Locate the line that contains "right eye: (366, 537)" in the entries below, then repeat it and every following line through the line that contains "left wrist: (531, 553)", exactly, and no others.
==== Record extracts ====
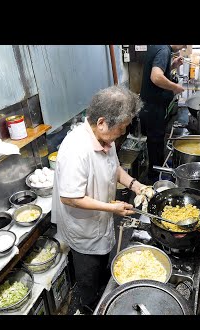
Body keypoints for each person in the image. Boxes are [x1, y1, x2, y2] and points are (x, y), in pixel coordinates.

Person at [51, 85, 147, 314]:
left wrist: (136, 185)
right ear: (102, 121)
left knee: (102, 265)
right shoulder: (76, 150)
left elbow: (113, 168)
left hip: (100, 219)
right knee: (88, 277)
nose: (123, 133)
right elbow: (70, 198)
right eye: (122, 127)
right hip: (82, 228)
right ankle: (87, 307)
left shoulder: (105, 138)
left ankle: (102, 293)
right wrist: (111, 208)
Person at [138, 45, 187, 183]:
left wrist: (172, 66)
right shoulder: (164, 50)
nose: (183, 47)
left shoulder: (159, 47)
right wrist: (175, 87)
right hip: (153, 109)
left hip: (150, 107)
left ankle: (156, 174)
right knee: (155, 146)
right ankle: (155, 181)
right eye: (183, 44)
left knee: (155, 144)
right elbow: (156, 77)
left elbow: (158, 71)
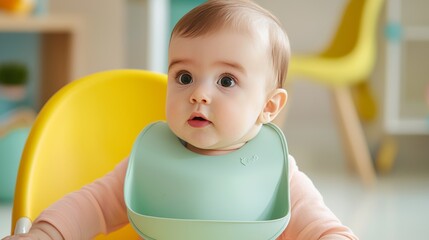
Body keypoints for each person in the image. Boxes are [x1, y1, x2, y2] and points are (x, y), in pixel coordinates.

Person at [3, 0, 358, 239]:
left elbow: (321, 226)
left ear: (269, 107)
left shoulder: (277, 171)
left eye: (226, 81)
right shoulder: (149, 160)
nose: (198, 94)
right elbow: (93, 204)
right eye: (184, 77)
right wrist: (47, 232)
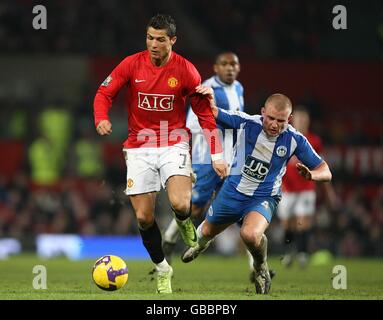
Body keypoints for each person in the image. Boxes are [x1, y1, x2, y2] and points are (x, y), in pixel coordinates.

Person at [93, 14, 228, 294]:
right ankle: (163, 267)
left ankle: (184, 222)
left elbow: (205, 116)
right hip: (139, 147)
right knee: (144, 217)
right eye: (150, 38)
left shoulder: (186, 71)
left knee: (180, 204)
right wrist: (101, 118)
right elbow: (104, 93)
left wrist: (216, 155)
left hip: (173, 141)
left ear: (173, 41)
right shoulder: (131, 64)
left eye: (160, 39)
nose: (153, 44)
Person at [181, 88, 332, 294]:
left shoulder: (295, 139)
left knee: (250, 234)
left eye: (281, 121)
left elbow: (325, 170)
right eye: (270, 118)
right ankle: (201, 243)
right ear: (262, 112)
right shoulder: (246, 122)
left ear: (290, 118)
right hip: (232, 193)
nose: (274, 125)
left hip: (263, 197)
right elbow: (211, 112)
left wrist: (312, 176)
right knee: (206, 231)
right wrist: (207, 98)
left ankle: (261, 267)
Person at [162, 52, 243, 262]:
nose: (229, 68)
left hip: (234, 158)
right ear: (216, 68)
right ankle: (169, 237)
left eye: (233, 64)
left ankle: (257, 267)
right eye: (224, 64)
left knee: (240, 206)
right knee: (196, 207)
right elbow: (192, 124)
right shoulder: (207, 88)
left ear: (238, 67)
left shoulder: (238, 88)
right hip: (206, 157)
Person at [277, 105, 338, 268]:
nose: (302, 121)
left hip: (306, 189)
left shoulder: (314, 141)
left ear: (308, 121)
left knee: (303, 221)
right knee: (287, 223)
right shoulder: (285, 137)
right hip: (286, 188)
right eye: (299, 118)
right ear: (293, 119)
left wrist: (329, 192)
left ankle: (303, 253)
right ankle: (288, 252)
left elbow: (321, 166)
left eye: (305, 119)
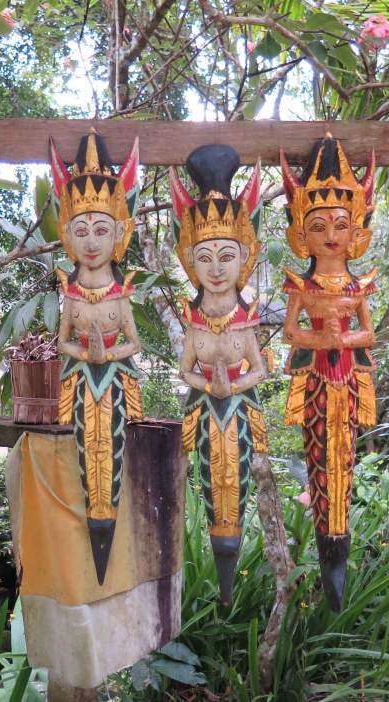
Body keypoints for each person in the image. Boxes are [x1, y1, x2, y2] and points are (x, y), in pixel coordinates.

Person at [279, 134, 377, 611]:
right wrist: (324, 340)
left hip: (348, 379)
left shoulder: (358, 287)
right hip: (317, 377)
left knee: (343, 456)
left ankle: (338, 541)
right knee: (320, 455)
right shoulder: (303, 285)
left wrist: (344, 340)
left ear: (357, 231)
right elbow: (289, 331)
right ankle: (326, 537)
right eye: (320, 227)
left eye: (341, 225)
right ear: (302, 234)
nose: (332, 236)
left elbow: (369, 333)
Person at [171, 144, 268, 604]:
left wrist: (236, 384)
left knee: (235, 484)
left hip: (238, 413)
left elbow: (260, 369)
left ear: (244, 258)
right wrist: (209, 385)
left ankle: (229, 567)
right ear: (190, 260)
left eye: (226, 256)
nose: (215, 268)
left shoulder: (245, 321)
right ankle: (223, 572)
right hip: (207, 409)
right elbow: (184, 370)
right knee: (213, 482)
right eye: (205, 257)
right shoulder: (194, 322)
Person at [50, 128, 143, 584]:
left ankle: (106, 520)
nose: (91, 243)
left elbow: (134, 343)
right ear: (67, 235)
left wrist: (108, 354)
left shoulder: (120, 293)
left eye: (101, 230)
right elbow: (60, 342)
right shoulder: (69, 293)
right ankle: (95, 520)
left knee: (112, 453)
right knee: (89, 453)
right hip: (84, 381)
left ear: (119, 234)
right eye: (82, 231)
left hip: (113, 381)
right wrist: (86, 353)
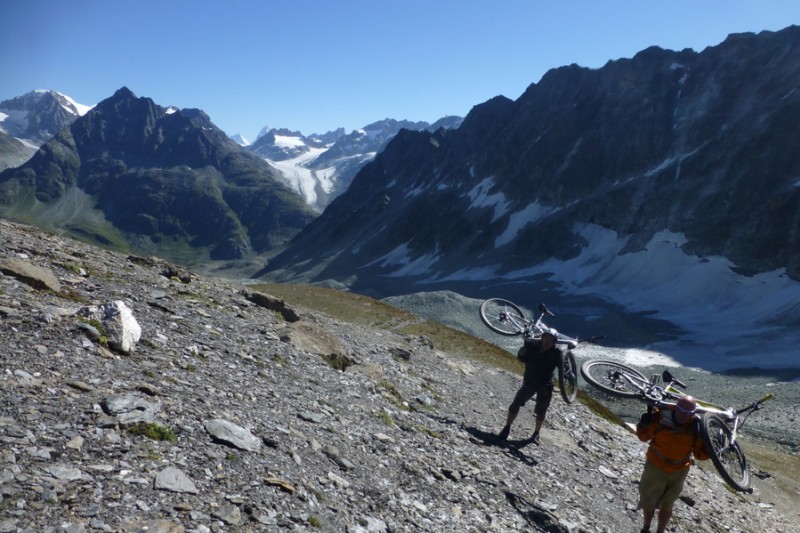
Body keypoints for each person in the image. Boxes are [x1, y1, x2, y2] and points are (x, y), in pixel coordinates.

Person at [635, 395, 709, 533]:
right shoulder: (661, 417)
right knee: (649, 500)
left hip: (678, 471)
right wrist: (643, 424)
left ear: (692, 413)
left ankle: (660, 531)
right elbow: (643, 437)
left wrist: (710, 449)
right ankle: (646, 527)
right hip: (656, 466)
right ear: (676, 406)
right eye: (680, 409)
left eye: (687, 413)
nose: (683, 414)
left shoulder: (696, 427)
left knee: (668, 505)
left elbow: (699, 454)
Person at [497, 329, 562, 445]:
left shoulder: (557, 353)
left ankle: (536, 433)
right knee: (515, 404)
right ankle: (506, 427)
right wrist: (523, 349)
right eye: (546, 338)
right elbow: (521, 358)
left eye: (551, 340)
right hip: (529, 383)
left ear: (554, 342)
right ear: (542, 337)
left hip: (545, 386)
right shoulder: (532, 345)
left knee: (541, 411)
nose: (547, 341)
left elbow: (562, 369)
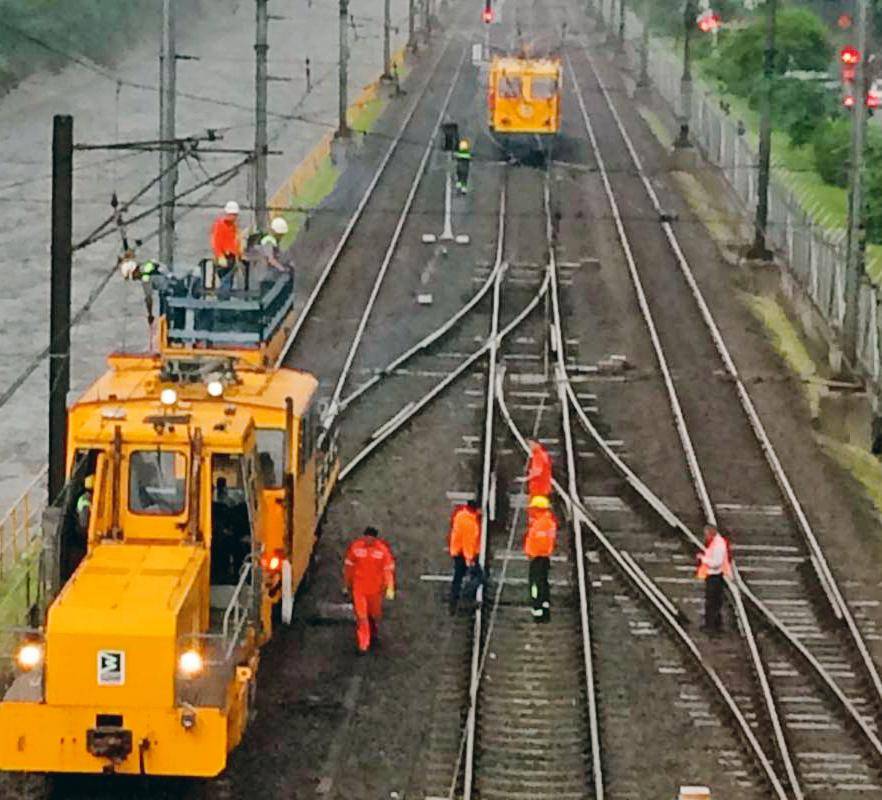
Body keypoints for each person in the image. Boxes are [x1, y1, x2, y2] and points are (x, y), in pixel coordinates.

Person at [343, 527, 396, 654]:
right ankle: (363, 644)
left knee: (373, 614)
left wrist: (389, 587)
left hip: (375, 590)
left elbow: (387, 570)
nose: (368, 540)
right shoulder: (356, 548)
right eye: (366, 537)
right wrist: (346, 584)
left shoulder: (382, 551)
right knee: (362, 616)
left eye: (370, 538)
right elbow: (349, 567)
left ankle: (373, 631)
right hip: (359, 588)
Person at [523, 495, 557, 623]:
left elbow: (539, 543)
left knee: (535, 585)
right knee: (544, 583)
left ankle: (538, 611)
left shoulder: (541, 524)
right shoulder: (547, 522)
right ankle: (544, 609)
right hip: (544, 558)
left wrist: (531, 553)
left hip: (537, 558)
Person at [448, 499, 483, 614]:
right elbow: (468, 542)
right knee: (480, 577)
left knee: (457, 578)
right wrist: (470, 560)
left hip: (457, 551)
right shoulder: (470, 523)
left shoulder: (461, 515)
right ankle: (466, 598)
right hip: (464, 554)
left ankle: (454, 601)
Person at [696, 525, 732, 634]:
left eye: (706, 534)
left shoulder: (718, 545)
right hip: (713, 576)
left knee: (712, 601)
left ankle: (711, 625)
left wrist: (703, 559)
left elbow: (716, 563)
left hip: (715, 576)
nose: (705, 537)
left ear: (711, 533)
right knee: (714, 601)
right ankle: (714, 624)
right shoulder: (715, 543)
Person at [251, 217, 294, 291]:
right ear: (275, 232)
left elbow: (278, 255)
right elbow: (271, 259)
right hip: (266, 277)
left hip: (269, 276)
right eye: (280, 235)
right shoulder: (268, 242)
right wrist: (282, 269)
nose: (281, 237)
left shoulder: (273, 242)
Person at [210, 201, 243, 292]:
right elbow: (216, 243)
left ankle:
====
▶ _Solution to this exercise_:
right eye: (366, 537)
right wrist: (346, 584)
left shoulder: (382, 551)
right knee: (362, 616)
left eye: (370, 538)
right elbow: (349, 567)
left ankle: (373, 631)
right hip: (359, 588)
Person at [523, 495, 557, 623]:
left elbow: (539, 543)
left knee: (535, 585)
right knee: (544, 583)
left ankle: (538, 611)
left shoulder: (541, 524)
right shoulder: (547, 522)
right ankle: (544, 609)
right hip: (544, 558)
left wrist: (531, 553)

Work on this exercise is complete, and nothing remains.